Naniwa | Japan

So next time you’re in Osaka, don’t just chase the Glico sign. Ride the local train one more stop. Go to Naniwa. Japan is waiting for you there.

Try the namazake (unpasteurized sake)—it’s bubbly, fresh, and nothing like the sake you’ve had before. Late Morning: Wander the Shotengai From the brewery, walk five minutes to Namba Walk ’s older, quieter cousin—the Naniwa Shotengai (shopping arcade). This isn’t a tourist trap.
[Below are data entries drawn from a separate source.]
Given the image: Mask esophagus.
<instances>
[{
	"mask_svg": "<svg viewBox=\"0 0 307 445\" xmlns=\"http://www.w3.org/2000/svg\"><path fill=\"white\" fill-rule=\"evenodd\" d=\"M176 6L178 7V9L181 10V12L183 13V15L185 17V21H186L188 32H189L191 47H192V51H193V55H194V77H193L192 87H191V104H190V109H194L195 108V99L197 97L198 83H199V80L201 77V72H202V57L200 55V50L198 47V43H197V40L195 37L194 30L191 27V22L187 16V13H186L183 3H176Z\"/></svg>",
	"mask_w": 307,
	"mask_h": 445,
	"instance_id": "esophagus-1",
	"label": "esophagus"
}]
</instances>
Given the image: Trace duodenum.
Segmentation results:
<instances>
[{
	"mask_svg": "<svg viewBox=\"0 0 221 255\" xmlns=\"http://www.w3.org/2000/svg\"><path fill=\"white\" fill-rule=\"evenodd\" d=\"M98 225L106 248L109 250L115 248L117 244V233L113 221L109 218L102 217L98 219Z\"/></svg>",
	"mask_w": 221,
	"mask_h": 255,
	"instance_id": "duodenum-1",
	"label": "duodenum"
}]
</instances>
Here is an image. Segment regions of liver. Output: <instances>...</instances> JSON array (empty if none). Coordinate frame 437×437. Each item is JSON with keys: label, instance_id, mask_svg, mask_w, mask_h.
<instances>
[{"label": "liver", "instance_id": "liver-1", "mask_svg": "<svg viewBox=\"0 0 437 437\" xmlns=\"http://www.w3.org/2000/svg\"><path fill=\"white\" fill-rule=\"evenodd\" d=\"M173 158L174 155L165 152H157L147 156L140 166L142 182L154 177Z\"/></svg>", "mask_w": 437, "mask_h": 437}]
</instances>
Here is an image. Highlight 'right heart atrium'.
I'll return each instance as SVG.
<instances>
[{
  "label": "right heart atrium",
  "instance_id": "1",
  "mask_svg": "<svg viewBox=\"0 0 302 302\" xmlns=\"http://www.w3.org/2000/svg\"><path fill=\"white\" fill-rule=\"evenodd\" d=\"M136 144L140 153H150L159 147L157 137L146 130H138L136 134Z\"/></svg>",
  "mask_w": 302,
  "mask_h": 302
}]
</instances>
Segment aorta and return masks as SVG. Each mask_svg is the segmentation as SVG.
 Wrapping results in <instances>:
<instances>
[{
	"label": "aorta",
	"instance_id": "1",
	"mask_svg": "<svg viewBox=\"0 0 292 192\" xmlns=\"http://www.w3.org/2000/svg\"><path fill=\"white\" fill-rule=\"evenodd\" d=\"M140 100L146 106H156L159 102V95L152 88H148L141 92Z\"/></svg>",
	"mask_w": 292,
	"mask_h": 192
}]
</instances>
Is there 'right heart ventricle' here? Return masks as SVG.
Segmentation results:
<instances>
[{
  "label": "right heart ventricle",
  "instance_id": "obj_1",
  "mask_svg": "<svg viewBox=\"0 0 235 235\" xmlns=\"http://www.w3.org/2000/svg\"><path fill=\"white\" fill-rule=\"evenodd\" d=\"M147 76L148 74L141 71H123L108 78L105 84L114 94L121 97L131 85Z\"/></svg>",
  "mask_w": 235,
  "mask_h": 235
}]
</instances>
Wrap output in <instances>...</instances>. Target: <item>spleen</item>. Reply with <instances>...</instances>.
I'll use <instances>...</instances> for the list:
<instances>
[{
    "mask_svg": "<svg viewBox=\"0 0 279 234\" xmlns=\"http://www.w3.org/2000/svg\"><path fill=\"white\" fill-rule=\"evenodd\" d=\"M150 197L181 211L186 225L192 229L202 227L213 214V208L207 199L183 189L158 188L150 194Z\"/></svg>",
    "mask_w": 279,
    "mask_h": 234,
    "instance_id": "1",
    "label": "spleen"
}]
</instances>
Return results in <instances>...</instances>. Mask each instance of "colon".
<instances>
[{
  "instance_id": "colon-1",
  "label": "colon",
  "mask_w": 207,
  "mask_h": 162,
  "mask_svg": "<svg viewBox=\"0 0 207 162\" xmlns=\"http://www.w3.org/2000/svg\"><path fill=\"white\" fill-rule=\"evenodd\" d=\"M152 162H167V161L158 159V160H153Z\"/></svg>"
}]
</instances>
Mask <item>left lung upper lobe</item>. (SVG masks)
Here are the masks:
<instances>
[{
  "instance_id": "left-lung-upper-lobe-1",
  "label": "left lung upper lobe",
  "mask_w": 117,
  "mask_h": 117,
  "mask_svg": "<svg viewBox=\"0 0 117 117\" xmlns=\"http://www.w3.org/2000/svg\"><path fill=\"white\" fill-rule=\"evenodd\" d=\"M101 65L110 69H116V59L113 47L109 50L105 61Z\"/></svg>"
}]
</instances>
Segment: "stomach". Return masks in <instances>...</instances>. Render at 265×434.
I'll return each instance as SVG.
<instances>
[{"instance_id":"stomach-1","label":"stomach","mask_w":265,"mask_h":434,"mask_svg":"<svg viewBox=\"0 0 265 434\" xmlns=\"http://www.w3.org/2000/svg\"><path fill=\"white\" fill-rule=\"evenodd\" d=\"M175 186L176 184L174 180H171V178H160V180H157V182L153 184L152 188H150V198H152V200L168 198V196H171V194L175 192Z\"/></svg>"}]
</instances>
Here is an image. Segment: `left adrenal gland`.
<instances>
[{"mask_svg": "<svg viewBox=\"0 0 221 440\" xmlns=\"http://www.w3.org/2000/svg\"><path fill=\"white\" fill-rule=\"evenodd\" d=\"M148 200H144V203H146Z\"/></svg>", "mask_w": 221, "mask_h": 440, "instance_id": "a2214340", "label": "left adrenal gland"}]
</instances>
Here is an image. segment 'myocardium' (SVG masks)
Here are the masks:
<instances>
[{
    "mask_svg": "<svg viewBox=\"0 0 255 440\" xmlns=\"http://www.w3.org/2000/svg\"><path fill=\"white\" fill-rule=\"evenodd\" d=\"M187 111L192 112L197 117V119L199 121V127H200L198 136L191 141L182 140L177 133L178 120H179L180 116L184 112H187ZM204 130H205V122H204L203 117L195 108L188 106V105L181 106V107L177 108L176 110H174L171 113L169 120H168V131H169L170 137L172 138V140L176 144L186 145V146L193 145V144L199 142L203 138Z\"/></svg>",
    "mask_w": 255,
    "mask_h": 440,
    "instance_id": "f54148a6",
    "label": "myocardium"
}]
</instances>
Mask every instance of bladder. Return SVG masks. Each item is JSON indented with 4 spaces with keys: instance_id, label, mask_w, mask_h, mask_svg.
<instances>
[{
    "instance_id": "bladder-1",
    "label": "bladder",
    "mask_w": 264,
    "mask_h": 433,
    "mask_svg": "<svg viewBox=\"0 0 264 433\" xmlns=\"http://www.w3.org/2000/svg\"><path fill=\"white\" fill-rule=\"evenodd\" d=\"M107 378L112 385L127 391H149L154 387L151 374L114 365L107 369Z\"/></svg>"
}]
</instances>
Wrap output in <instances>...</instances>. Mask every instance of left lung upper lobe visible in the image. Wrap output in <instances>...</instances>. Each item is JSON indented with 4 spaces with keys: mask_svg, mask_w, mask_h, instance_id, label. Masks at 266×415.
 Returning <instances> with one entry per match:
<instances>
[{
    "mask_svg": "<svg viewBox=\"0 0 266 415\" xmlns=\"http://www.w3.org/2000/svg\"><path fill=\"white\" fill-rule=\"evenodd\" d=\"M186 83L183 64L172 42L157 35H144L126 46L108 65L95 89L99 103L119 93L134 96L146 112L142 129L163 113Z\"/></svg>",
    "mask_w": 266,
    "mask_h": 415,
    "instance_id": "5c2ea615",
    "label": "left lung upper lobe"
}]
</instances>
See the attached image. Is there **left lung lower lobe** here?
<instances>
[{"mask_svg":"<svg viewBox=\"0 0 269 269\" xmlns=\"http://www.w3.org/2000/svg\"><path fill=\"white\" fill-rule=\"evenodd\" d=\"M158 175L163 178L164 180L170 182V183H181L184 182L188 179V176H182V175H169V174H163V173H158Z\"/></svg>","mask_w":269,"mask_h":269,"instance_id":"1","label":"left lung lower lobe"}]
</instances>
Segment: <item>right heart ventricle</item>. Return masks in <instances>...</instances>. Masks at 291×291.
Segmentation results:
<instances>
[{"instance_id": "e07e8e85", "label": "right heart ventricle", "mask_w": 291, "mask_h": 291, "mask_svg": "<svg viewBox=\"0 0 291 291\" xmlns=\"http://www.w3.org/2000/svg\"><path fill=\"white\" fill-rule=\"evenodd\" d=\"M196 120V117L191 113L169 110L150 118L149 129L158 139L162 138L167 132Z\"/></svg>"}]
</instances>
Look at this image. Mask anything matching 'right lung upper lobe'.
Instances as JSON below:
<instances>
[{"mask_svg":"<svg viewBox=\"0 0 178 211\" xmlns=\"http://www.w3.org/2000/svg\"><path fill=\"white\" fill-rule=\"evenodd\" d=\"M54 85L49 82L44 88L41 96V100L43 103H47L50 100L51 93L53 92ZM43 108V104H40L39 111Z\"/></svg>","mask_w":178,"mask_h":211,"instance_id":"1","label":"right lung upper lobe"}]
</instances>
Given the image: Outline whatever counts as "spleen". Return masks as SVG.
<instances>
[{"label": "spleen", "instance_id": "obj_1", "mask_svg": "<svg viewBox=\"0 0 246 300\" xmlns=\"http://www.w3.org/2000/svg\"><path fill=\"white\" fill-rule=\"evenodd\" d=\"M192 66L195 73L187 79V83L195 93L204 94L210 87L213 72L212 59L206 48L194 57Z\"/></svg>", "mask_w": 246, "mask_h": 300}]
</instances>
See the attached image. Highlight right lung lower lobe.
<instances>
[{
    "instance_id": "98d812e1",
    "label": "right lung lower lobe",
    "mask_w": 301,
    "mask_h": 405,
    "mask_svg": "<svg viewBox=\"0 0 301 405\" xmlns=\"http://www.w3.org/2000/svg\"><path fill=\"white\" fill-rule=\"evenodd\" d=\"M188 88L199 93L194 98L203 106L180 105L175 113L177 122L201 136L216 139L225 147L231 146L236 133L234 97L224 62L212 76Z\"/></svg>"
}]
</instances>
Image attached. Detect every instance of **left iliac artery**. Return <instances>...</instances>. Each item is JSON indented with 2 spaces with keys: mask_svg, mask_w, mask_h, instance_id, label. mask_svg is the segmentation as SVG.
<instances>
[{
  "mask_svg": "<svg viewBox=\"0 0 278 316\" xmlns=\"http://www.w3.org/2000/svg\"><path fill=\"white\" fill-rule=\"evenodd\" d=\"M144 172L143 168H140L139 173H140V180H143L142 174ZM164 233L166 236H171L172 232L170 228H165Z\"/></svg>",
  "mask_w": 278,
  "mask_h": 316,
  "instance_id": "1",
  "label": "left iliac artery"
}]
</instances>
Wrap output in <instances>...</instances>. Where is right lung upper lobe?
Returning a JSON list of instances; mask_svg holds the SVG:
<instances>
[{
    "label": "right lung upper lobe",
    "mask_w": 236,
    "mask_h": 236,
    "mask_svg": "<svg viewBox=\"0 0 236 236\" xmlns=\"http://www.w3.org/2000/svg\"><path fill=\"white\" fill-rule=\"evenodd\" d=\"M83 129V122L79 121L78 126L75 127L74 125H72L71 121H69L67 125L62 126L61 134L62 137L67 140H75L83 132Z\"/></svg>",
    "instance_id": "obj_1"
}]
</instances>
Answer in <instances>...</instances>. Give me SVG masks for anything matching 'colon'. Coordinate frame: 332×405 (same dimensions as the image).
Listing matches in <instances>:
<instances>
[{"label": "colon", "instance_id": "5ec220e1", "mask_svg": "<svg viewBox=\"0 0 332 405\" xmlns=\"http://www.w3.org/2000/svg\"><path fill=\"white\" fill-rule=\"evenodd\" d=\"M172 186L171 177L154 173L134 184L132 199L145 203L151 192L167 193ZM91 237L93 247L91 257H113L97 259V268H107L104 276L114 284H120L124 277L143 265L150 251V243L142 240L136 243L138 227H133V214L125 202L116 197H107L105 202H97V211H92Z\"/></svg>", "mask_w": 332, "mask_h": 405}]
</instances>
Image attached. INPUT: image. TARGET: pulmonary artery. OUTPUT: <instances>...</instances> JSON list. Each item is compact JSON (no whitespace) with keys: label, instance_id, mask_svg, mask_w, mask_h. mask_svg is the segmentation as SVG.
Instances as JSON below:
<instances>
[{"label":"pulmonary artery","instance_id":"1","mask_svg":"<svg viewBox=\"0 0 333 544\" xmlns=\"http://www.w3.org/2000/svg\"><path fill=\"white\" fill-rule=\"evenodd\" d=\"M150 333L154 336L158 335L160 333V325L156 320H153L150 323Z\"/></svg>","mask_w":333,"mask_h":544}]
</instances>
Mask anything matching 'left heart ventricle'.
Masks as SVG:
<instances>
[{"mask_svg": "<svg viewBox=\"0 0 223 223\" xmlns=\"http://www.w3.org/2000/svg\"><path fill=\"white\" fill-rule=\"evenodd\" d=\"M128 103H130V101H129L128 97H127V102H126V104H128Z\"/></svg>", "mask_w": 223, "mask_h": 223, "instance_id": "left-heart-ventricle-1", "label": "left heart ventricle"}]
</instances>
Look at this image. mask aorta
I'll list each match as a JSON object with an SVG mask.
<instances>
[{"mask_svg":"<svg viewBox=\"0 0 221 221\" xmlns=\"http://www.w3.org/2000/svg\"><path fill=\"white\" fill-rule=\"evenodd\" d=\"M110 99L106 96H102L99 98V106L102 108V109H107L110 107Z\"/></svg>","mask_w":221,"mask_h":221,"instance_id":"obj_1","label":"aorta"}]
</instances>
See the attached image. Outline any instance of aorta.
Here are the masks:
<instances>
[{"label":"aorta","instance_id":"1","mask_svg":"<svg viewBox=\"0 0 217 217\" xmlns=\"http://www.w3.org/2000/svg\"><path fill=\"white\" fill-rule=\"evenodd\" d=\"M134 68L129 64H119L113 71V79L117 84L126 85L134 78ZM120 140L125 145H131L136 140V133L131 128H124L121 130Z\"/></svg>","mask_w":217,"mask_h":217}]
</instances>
You’ll see grandmothers buying tofu, old men playing shogi , and a dagashiya (old-school candy shop) that looks exactly like it did in 1985. naniwa japan

Order the nikutama (beef skewer with egg), the aspara (asparagus wrapped in pork), and the cheese chikuwa . Wash it down with a highball . Your jacket will smell like fried food for the rest of the day. That’s a good thing. Walk off the grease at the Naniwa Museum of History (a small, underrated gem). It covers everything from ancient port life to post-WWII market culture. The staff is incredibly kind, and there’s an English pamphlet. So next time you’re in Osaka, don’t just

Here’s how to spend a perfect slow day in Naniwa, Japan. Skip the crowded train station coffee. Start your day at Naniwa Sake Brewery (yes, it’s named after the ward). This small, family-run brewery has been making sake since the Edo period. They offer casual tastings from 10 AM, and the master brewer often comes out to chat (hand gestures and smiles work just fine). Japan is waiting for you there

Stop by for a kare-pan (curry bread) straight from the fryer. Eat it while standing outside—crumbs are welcome here. Lunch: Kushikatsu Like a Local You can’t leave Naniwa without eating kushikatsu (deep-fried skewers). While the famous spots are in Shinsekai, the locals head to Daruma’s original location (hint: it’s in Naniwa). The rule is simple: no double-dipping the sauce.

error: Conținut protejat la copiere!